De Ivoskus no me llama la atención las buenas convivencias con quien sea, porque ha convivido con cualquiera sin tener en cuenta ni los más mínimos requisitos ideológicos y políticos. Tuvo buena convivencia con Carrió, ahora con Scioli. Creo profundamente que todas las políticas del intendente son de un oportunismo puro destinado a su permanencia en el cargo. No lo veo como un componente para la construcción de políticas alternativas, renovadoras, inclusivas. El hecho de que Scioli venga mucho a San Martín, daría la impresión que tiene que ver con la necesidad de tener aliados propios en el marco que se mueve en un espacio político que nunca le fue del todo leal y que lo soporta porque tiene caudal de votos. Trata de tener su propia red de aliados, lo hace con elementos económicos que tiene a su disposición. Si hilamos un poco más fino, hay concesiones políticas ideológicas casi de clase, en la cual ellos tienen una mirada semejante. Esto de tratar los pobres no en términos de inclusión sino represivo, el tema de ir a atender algunos negocios sin problemas y algunos diseños de ciudad que no tienen justamente las características de ser populares y de favorecer a las poblaciones que hay que atender, la cuestión del marketing. Si hay coincidencias, van por esos lados.
¿Cómo se va a organizar el EDE para dar pelea electoral en la provincia y los distritos teniendo en cuenta la reforma electoral?

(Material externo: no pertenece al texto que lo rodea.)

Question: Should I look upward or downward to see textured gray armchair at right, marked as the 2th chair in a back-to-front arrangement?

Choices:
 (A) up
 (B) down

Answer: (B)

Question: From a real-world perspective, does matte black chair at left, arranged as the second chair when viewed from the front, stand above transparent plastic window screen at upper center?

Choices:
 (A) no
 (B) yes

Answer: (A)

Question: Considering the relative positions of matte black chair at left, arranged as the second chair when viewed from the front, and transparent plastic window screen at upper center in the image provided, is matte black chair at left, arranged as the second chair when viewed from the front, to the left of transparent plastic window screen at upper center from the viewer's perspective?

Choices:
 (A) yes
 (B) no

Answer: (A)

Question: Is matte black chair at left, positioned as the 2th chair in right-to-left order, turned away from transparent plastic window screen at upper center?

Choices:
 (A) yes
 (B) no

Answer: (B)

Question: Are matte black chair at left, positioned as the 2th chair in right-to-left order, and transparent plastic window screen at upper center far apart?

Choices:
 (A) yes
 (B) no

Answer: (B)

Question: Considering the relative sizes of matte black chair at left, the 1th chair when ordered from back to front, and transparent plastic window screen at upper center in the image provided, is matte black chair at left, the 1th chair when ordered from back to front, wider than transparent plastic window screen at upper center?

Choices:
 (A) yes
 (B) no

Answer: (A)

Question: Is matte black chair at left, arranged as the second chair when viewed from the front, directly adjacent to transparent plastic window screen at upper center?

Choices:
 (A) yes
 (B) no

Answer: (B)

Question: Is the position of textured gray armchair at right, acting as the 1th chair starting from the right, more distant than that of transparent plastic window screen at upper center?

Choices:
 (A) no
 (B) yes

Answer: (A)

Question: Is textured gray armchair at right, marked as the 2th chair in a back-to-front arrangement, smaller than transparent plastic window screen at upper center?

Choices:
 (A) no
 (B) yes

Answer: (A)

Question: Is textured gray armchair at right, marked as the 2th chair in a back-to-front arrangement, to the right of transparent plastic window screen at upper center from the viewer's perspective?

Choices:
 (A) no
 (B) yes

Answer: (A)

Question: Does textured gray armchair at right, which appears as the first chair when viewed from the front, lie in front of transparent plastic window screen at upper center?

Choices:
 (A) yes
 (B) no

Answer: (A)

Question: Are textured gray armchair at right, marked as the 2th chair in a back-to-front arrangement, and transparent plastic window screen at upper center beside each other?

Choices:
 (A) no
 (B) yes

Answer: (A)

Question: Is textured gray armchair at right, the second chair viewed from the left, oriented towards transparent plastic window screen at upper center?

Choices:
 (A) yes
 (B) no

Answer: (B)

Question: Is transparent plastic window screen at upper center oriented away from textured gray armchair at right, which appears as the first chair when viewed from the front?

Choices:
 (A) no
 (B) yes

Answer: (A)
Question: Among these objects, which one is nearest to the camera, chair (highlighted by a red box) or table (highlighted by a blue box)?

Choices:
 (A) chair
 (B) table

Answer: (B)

En principio, mirando cómo están hoy las cosas, nosotros vemos que el gobierno de Néstor Kirchner primero, y de Cristina Fernández después, han abierto un camino sumamente diferenciador a políticas previas a ellos dos. Un gobierno que no ha reprimido. Duhalde se tuvo que ir por la represión del Puente Avellaneda. En general las protestas fueron soportadas, hubo niveles de convivencia muy fuertes en relación a eso, y ni hablar de una cantidad de otros temas que se resolvieron o que se encararon y que ningún otro lo había hecho. Además abrieron profundos debates en la sociedad que tienen la importancia de despertar las cuestiones políticas que habían estado adormecidas, no sólo por la dictadura sino también por los 20 años previos de democracia. Me refiero a la asignación universal, a la recuperación del sistema de Reparto para la jubilación, como tantos otros temas que se han puesto en debate. Esto abrió un camino económico, ideológico y político. Nosotros no queremos ser artífices para que este proceso pueda sufrir un revés. Pero también tenemos claro que gran parte del acompañamiento que tienen Néstor y Cristina Kirchner en las provincias tienen que ver mucho con lo “viejo”. Quizás es lo que ellos necesitan tener para llegar, pero nosotros francamente no lo compartimos. No queremos ser parte del dispositivo electoral que arma Kirchner, porque son sumamente corruptos. Nosotros vamos a presentar, desde la candidatura a gobernador hasta el último consejero escolar, alternativas en todos los distritos de la provincia de Buenos Aires.
¿El candidato a gobernador va a ser Sabbatella?
Exacto.
¿Qué puede pasar en la ciudad de Buenos Aires, donde el panorama es distinto?
Hay una historia distinta, entre otras cosas porque Carlos Heller tiene un espacio del peronismo un poco más potable, más plural, más interesante. No es lo mismo Filmus que Scioli. Ahí se está tratando de construir un gran bloque antimacrista que pueda dar una pelea seria en las próximas elecciones. En la Ciudad el enemigo está claro, y hay más posibilidades de que juntando lo que se debe se pueda recuperar la Capital para el progresismo.